:: PROBLEM TO SOLVE ::
Going through the material below, output exactly the lines from the one containing "Figure 3. Fourier-transform" through the one containing "Figure 4. In", and no pictures.

:: MATERIAL FOR THIS TASK ::
------------------------------------------------

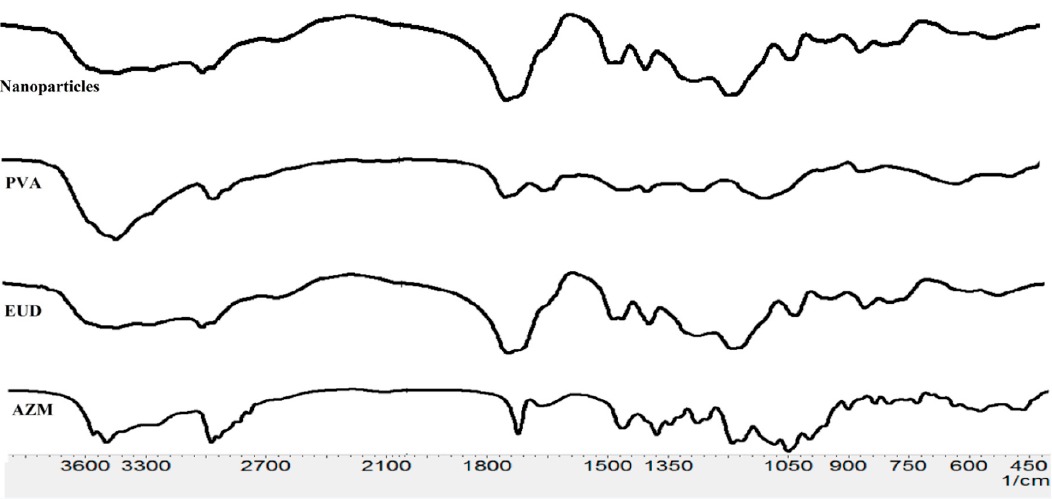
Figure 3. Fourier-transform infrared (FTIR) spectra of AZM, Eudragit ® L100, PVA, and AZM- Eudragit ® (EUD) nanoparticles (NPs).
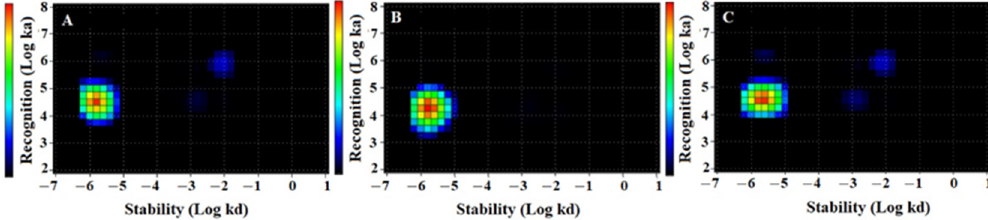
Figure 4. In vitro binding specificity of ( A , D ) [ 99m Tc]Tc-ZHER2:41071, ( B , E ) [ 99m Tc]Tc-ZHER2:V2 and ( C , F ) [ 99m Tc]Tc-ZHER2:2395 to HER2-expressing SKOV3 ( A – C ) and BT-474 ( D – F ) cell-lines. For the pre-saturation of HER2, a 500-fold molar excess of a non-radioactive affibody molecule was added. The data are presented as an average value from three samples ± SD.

------------------------------------------------

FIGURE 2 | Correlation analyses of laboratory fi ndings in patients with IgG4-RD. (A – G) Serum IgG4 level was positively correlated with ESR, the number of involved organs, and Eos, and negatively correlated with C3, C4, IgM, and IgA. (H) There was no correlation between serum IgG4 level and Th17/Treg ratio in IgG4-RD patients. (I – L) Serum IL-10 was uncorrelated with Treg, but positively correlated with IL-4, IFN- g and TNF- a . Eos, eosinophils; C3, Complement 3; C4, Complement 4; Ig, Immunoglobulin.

------------------------------------------------

:: OUTPUT FOR THIS TASK ::
Figure 3. Fourier-transform infrared (FTIR) spectra of AZM, Eudragit ® L100, PVA, and AZM- Eudragit ® (EUD) nanoparticles (NPs).
Figure 4. In vitro binding specificity of ( A , D ) [ 99m Tc]Tc-ZHER2:41071, ( B , E ) [ 99m Tc]Tc-ZHER2:V2 and ( C , F ) [ 99m Tc]Tc-ZHER2:2395 to HER2-expressing SKOV3 ( A – C ) and BT-474 ( D – F ) cell-lines. For the pre-saturation of HER2, a 500-fold molar excess of a non-radioactive affibody molecule was added. The data are presented as an average value from three samples ± SD.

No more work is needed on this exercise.